§ **YOUR GOAL**
Copy the listing below word for word, line by line, without changing anything.

§ **DATA FOR PROCESSING**
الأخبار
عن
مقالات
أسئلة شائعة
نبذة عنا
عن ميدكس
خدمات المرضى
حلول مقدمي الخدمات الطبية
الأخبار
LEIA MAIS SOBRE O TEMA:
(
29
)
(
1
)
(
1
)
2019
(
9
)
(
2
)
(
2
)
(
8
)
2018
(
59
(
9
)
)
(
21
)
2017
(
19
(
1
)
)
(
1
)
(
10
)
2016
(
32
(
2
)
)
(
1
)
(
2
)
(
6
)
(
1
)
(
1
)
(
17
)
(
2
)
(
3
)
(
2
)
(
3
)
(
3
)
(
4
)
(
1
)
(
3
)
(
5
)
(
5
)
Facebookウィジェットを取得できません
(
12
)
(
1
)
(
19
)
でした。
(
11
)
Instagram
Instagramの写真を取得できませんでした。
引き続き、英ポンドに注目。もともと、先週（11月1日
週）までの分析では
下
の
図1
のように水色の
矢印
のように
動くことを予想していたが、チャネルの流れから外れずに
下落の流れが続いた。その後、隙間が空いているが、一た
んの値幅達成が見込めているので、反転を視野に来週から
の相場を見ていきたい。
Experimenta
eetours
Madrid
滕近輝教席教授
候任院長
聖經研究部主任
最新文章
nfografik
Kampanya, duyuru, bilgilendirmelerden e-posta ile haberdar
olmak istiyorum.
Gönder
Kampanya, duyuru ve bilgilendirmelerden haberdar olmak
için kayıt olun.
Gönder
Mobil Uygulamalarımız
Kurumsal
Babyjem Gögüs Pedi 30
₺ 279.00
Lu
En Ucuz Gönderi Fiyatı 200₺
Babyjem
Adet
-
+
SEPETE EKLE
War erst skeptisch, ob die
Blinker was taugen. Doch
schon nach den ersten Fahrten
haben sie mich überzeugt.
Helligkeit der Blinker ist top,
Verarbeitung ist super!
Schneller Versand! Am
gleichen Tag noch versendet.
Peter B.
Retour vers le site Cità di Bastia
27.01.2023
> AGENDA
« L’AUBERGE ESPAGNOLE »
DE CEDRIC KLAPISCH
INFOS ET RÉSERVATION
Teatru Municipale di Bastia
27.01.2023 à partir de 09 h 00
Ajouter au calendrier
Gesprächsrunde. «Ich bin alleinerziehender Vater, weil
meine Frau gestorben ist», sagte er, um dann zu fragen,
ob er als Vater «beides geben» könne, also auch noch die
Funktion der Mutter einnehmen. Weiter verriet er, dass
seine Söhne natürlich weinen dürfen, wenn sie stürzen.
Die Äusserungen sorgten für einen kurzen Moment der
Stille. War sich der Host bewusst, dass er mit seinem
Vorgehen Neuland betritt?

§ **RESULT FOR THIS TASK**
الأخبار
عن
مقالات
أسئلة شائعة
نبذة عنا
عن ميدكس
خدمات المرضى
حلول مقدمي الخدمات الطبية
الأخبار
LEIA MAIS SOBRE O TEMA:
(
29
)
(
1
)
(
1
)
2019
(
9
)
(
2
)
(
2
)
(
8
)
2018
(
59
(
9
)
)
(
21
)
2017
(
19
(
1
)
)
(
1
)
(
10
)
2016
(
32
(
2
)
)
(
1
)
(
2
)
(
6
)
(
1
)
(
1
)
(
17
)
(
2
)
(
3
)
(
2
)
(
3
)
(
3
)
(
4
)
(
1
)
(
3
)
(
5
)
(
5
)
Facebookウィジェットを取得できません
(
12
)
(
1
)
(
19
)
でした。
(
11
)
Instagram
Instagramの写真を取得できませんでした。
引き続き、英ポンドに注目。もともと、先週（11月1日
週）までの分析では
下
の
図1
のように水色の
矢印
のように
動くことを予想していたが、チャネルの流れから外れずに
下落の流れが続いた。その後、隙間が空いているが、一た
んの値幅達成が見込めているので、反転を視野に来週から
の相場を見ていきたい。
Experimenta
eetours
Madrid
滕近輝教席教授
候任院長
聖經研究部主任
最新文章
nfografik
Kampanya, duyuru, bilgilendirmelerden e-posta ile haberdar
olmak istiyorum.
Gönder
Kampanya, duyuru ve bilgilendirmelerden haberdar olmak
için kayıt olun.
Gönder
Mobil Uygulamalarımız
Kurumsal
Babyjem Gögüs Pedi 30
₺ 279.00
Lu
En Ucuz Gönderi Fiyatı 200₺
Babyjem
Adet
-
+
SEPETE EKLE
War erst skeptisch, ob die
Blinker was taugen. Doch
schon nach den ersten Fahrten
haben sie mich überzeugt.
Helligkeit der Blinker ist top,
Verarbeitung ist super!
Schneller Versand! Am
gleichen Tag noch versendet.
Peter B.
Retour vers le site Cità di Bastia
27.01.2023
> AGENDA
« L’AUBERGE ESPAGNOLE »
DE CEDRIC KLAPISCH
INFOS ET RÉSERVATION
Teatru Municipale di Bastia
27.01.2023 à partir de 09 h 00
Ajouter au calendrier
Gesprächsrunde. «Ich bin alleinerziehender Vater, weil
meine Frau gestorben ist», sagte er, um dann zu fragen,
ob er als Vater «beides geben» könne, also auch noch die
Funktion der Mutter einnehmen. Weiter verriet er, dass
seine Söhne natürlich weinen dürfen, wenn sie stürzen.
Die Äusserungen sorgten für einen kurzen Moment der
Stille. War sich der Host bewusst, dass er mit seinem
Vorgehen Neuland betritt?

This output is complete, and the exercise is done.